• _What is required_: Wherever the word "time" appears in the entries, copy the whole line.

Stored dataset items
= = = = =
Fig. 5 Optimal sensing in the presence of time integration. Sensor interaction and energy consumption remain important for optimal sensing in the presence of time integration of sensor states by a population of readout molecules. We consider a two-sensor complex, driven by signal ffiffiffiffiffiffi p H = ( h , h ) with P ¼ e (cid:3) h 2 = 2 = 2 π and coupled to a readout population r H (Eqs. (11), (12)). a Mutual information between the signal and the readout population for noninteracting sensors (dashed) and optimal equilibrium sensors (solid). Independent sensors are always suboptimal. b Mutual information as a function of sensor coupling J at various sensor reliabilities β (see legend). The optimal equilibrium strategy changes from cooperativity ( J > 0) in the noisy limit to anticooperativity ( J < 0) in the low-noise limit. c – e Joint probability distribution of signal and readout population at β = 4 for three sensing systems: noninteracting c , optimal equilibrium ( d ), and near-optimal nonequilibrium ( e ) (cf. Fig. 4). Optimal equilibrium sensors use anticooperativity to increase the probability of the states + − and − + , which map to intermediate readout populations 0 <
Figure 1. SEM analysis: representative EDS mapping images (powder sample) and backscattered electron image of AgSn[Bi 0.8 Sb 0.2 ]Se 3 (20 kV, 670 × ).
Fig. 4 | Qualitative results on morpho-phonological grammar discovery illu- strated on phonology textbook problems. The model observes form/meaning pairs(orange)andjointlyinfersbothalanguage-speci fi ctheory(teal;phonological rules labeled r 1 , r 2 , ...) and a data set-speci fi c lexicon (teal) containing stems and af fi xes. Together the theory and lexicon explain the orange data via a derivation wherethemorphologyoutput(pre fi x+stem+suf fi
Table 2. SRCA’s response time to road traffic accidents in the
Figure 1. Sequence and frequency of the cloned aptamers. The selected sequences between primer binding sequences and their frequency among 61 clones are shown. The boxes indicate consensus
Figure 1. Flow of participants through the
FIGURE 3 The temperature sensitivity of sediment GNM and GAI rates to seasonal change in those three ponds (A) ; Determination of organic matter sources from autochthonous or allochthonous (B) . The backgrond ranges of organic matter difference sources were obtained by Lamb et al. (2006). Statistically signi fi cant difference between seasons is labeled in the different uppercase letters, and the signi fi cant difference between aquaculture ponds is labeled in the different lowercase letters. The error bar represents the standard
= = = = =
• _Solution for this problem_:
Fig. 5 Optimal sensing in the presence of time integration. Sensor interaction and energy consumption remain important for optimal sensing in the presence of time integration of sensor states by a population of readout molecules. We consider a two-sensor complex, driven by signal ffiffiffiffiffiffi p H = ( h , h ) with P ¼ e (cid:3) h 2 = 2 = 2 π and coupled to a readout population r H (Eqs. (11), (12)). a Mutual information between the signal and the readout population for noninteracting sensors (dashed) and optimal equilibrium sensors (solid). Independent sensors are always suboptimal. b Mutual information as a function of sensor coupling J at various sensor reliabilities β (see legend). The optimal equilibrium strategy changes from cooperativity ( J > 0) in the noisy limit to anticooperativity ( J < 0) in the low-noise limit. c – e Joint probability distribution of signal and readout population at β = 4 for three sensing systems: noninteracting c , optimal equilibrium ( d ), and near-optimal nonequilibrium ( e ) (cf. Fig. 4). Optimal equilibrium sensors use anticooperativity to increase the probability of the states + − and − + , which map to intermediate readout populations 0 <
Table 2. SRCA’s response time to road traffic accidents in the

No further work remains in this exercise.